Aside from Bell, the most interest in the infield corners in the system comes from the team's positional bingo game at West Virginia.  It actually started in March, when the Pirates had many of their lower level outfielders working out at third base.  The team eventually settled on Jordan Luplow, who's going to have to show a lot with the bat as a draftee from a four-year college playing in low A.  The other most significant corner infielder at West Virginia will probably be Connor Joe, who has yet to play a game as a pro as he recovers from back problems.  The Pirates originally announced that Joe would play right field, then that he would get a chance to catch, but the latter plan got scuttled due to the back problems.  In camp he appeared to settle in at first.

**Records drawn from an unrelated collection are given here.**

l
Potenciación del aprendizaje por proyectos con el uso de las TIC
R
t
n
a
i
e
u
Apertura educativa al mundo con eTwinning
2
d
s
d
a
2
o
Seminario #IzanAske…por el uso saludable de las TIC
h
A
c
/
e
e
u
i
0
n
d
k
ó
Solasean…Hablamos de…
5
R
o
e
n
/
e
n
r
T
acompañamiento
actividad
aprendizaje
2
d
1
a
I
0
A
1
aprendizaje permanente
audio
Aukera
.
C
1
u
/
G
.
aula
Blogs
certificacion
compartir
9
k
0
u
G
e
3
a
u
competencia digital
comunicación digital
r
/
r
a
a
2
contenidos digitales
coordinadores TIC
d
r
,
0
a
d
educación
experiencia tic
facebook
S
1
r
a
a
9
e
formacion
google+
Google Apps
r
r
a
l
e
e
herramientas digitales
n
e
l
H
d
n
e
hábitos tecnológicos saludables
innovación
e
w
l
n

Over the next five years or so, the Pirates' success with the corner positions will probably depend heavily on their ability to improvise.  Well, that and Bell.  Their current situation reflects that, as Pedro Alvarez moved to first from third and Josh Harrison moved to third from everywhere.  The degree to which they'll have to improvise will depend, in turn, on whether Alvarez can return to his 2013 hitting form and Harrison can recover from this year's alarming trends in his BB and K percentages.  The next bit of improvisation could involve Jung-Ho Kang, one of the few players on the team lately who seems to know which end of the bat to hold.  The team will also probably look to add any needed depth the way they did with Corey Hart and Sean Rodriguez, rather than bringing it up from the minors.  Unless something miraculous happens with Allie or Wood, there isn't likely to be any depth-type help arriving from that direction.

*I'm going by the positions that teams listed when the players were drafted.